• [Source text]
+ + +
TORRES VEDRAS, Portugal (Reuters) - For Portugal to succeed in ambitions to reindustrialise its shrinking, debt-laden economy, it will not be down to the revival of mass manufacturing but to the sprouting of high-tech start-ups such as UAVision.
As the name Unmanned Aerial Vehicles suggests, drones mounted with cameras are a mainstay for the small engineering firm. Clients include big farmers who want to monitor conditions in their fields. One drone has been adapted to film camel racing in Dubai.
Nuno Simoes, one of UAVision’s partners, is as excited as a schoolboy as a small battery-driven drones lifts off outside his workshops some 55 km (35 miles) north of Lisbon.
He says Portugal needs to play to its strengths in design and engineering rather than making eyes at footloose multinationals.
“Don’t think big. We are a small country with small companies,” Simoes said. “They think they can turn Portugal into a new European China. They can‘t. China can produce at a fraction of our cost.”
Ground down by deep public spending cuts and shrinking domestic demand under an austerity programme imposed by international lenders, the Portuguese economy contracted 3.2 percent in 2012 and is expected to shrink by a further 2.3 percent this year.
It grates with Economy Minister Alvaro Pereira that Portugal has lost too many jobs and industries to the likes of China and eastern Europe.
Manufacturing accounts for about 13.5 percent of national output. That is more than in Britain and the Netherlands, but Pereira would like to get the share back to 20 percent, where it stood in 1989, by 2020.
“One of the problems that we’ve had in Europe in the last few years was to think that investing in industry was not sexy,” Pereira said in London recently. “We don’t need to bring back all our industry, but we definitely need to have a stronger industrial base in Europe.”
He rejects old-style industrial policies and focuses instead on improving conditions for manufacturing, such as by expanding vocational training.
The odds are against Pereira. Too many older workers lack skills, which weighs on competitiveness. Businessmen complain that the government ties them up in red tape. And credit is hard to come by.
“The banks give you an umbrella when the sun’s shining and take it away when it’s raining,” grumbles Joao Carlos Costa, general manager of Arpial, a small metal-working firm in Lisbon.
But Joachim Fels, chief international economist with Morgan Stanley in London, said there are signs that production is returning to countries such as Portugal as labour costs in emerging markets rise.
“The interesting thing is that globalisation is not a one-way street,” he said.
An illustration of that phenomenon is Brazilian plane maker Embraer, which has built a components factory in the walled Roman town of Evora to tap Portugal’s underused aeronautical engineering skills.
Successful collaboration with Embraer not only will demonstrate that Portugal is capable of high-tech innovation but also will help change the nation’s mindset, said Jacinto Moniz de Bettencourt, chairman of EEA, a group of 35 suppliers to the Brazilian company.
+ + +
• [Given entries]
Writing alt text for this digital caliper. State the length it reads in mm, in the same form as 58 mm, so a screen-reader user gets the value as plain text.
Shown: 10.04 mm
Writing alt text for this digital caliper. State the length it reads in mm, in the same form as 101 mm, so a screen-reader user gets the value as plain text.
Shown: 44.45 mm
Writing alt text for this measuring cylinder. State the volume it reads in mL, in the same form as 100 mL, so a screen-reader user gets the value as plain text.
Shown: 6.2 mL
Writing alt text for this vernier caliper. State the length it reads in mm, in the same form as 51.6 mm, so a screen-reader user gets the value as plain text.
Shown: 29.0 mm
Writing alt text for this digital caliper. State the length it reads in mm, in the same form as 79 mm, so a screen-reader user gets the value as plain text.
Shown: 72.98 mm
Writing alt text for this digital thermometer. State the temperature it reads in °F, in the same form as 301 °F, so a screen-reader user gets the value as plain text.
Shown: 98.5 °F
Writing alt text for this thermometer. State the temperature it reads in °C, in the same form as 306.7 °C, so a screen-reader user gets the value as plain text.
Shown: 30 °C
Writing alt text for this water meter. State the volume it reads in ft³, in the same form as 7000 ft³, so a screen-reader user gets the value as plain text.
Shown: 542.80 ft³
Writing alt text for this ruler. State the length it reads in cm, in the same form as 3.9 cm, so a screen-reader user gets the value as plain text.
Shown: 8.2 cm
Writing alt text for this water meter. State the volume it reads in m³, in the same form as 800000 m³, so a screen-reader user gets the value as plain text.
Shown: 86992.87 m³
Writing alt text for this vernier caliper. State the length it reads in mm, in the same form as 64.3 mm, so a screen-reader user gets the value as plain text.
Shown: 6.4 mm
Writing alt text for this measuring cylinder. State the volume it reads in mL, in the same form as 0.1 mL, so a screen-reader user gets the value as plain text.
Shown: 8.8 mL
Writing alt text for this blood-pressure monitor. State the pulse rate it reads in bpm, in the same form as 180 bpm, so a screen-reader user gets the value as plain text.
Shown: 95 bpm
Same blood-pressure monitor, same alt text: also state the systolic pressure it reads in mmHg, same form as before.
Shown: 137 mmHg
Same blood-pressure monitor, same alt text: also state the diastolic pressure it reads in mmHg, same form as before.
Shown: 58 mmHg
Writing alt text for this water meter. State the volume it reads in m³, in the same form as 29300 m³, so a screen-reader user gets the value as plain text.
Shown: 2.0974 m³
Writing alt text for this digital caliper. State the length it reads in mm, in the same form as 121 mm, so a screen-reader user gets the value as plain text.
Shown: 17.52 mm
+ + +
• [Actions to take]
1) In the article on Portugal's industry, condense the paragraph beginning "The odds are against Pereira" into a short list of the obstacles it names.
2) Carry on the article on Portugal's industry from its last sentence.
The items have no connection to the article on Portugal's industry.

• [Expected outputs]
1)
Obstacles facing Pereira:
- Many older workers lack skills, which hurts competitiveness.
- Businessmen say the government ties them up in red tape.
- Credit is hard to obtain.

2)
“We are capable now of making some products that 10 or 20 years ago we wouldn’t have believed we could do,” he said.
Just one example: the trunks worn at the London Olympics by Michael Phelps and other star swimmers were designed and made in Portugal.
The textile industry is not the only traditional sector striving to reinvent itself. Renova, Portugal’s leading producer of paper goods, makes a black lavatory tissue that is much coveted. Portuguese shoe makers insist their wares are now as prized as Italy‘s.
“Portugal has to rebuild its image. If you go to Germany and try to sell a product or a service and say it’s from Portugal, it’s associated with low technology and low quality,” said Antonio de Melo Pires, the head of Volkswagen AutoEuropa, the country’s second-biggest exporter.
Pires, too, sees no comparative advantage in trying to lure mass manufacturing. Instead, Portugal should boost its shipping and logistics industries to capitalise on its relative proximity to Africa and the Americas, he said.
A cut in the 25 percent corporate tax rate would also encourage more firms to set up shop in Portugal, Pires added.
“We have to attract middle-sized companies because they are more flexible, they require less investment and so they distort the regional economy less,” he said.
Of course, competition for foreign direct investment is stiff.
Steiff, the German maker of expensive teddy bears, recently closed a factory in the central town of Oleiros with the loss of 100 jobs. It shifted production to Sidi Bouzid, Tunisia, the birthplace of the Arab Spring uprising in late 2010.
“Salaries in Tunisia are less than half those in Portugal, so that was the key problem,” Jose Marques, the mayor of Oleiros said. “This was pure greed. I see no other reason.”
Sara Ladeira, a seamstress for 12 years at the Oleiros plant, earned Portugal’s minimum wage of 485 euros a month. Ladeira, 33, with two children, worries how she and her husband will pay the mortgage now that she is out of a job.
“It was a surprise to us all, because we had a lot of work to do at the factory,” she said.
Armenio Carlos, the head of the CGTP union, Portugal’s largest, says the ambition to revive industry is realistic. But he is critical of the government for acting too late, lacking a strategic vision and failing to finance its plans.
“One of the big problems we have is that after we joined the EU we allowed industry to crumble. We were relegated almost completely to being a country of services,” Carlos, a former electrician, said in an interview.
One of the entrepreneurs trying to reverse that trend echoes the union leader. “We cannot just live off sun and olive oil,” said Antonio Reis, technical director with Optimal Structural Solutions, a design and engineering start-up.
“Is our economy sustainable only on tourism? I don’t think it is, so we have to grow industrially.”